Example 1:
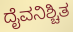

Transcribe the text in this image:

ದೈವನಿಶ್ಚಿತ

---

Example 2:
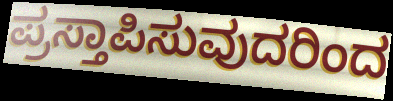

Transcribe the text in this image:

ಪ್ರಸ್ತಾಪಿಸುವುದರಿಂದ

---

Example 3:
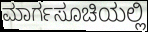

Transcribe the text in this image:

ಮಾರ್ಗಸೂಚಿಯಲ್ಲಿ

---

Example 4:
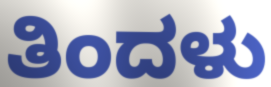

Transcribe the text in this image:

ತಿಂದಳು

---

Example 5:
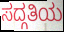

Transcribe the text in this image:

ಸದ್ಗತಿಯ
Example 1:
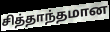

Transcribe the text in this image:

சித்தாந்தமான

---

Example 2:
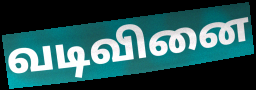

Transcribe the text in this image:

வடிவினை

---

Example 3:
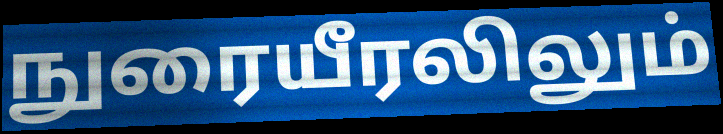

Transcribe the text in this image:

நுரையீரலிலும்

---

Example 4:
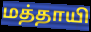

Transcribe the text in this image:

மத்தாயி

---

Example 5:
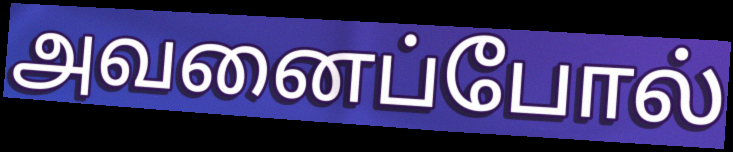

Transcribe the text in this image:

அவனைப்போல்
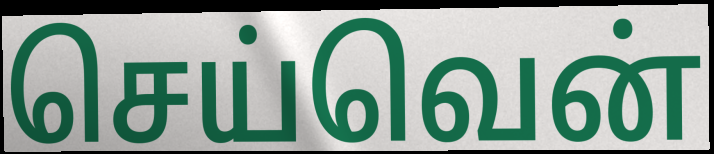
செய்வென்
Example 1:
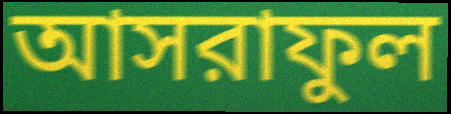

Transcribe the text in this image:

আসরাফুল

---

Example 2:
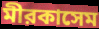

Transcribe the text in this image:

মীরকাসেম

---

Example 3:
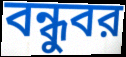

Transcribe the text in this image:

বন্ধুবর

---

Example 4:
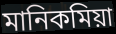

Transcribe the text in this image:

········

Reproduce the material in its entirety and word for word, without the pictures.

> **RESULT OF THE EXERCISE**
Example 1:

Transcribe the text in this image:

ದೈವನಿಶ್ಚಿತ

---

Example 2:

Transcribe the text in this image:

ಪ್ರಸ್ತಾಪಿಸುವುದರಿಂದ

---

Example 3:

Transcribe the text in this image:

ಮಾರ್ಗಸೂಚಿಯಲ್ಲಿ

---

Example 4:

Transcribe the text in this image:

ತಿಂದಳು

---

Example 5:

Transcribe the text in this image:

ಸದ್ಗತಿಯ
Example 1:

Transcribe the text in this image:

சித்தாந்தமான

---

Example 2:

Transcribe the text in this image:

வடிவினை

---

Example 3:

Transcribe the text in this image:

நுரையீரலிலும்

---

Example 4:

Transcribe the text in this image:

மத்தாயி

---

Example 5:

Transcribe the text in this image:

அவனைப்போல்
செய்வென்
Example 1:

Transcribe the text in this image:

আসরাফুল

---

Example 2:

Transcribe the text in this image:

মীরকাসেম

---

Example 3:

Transcribe the text in this image:

বন্ধুবর

---

Example 4:

Transcribe the text in this image:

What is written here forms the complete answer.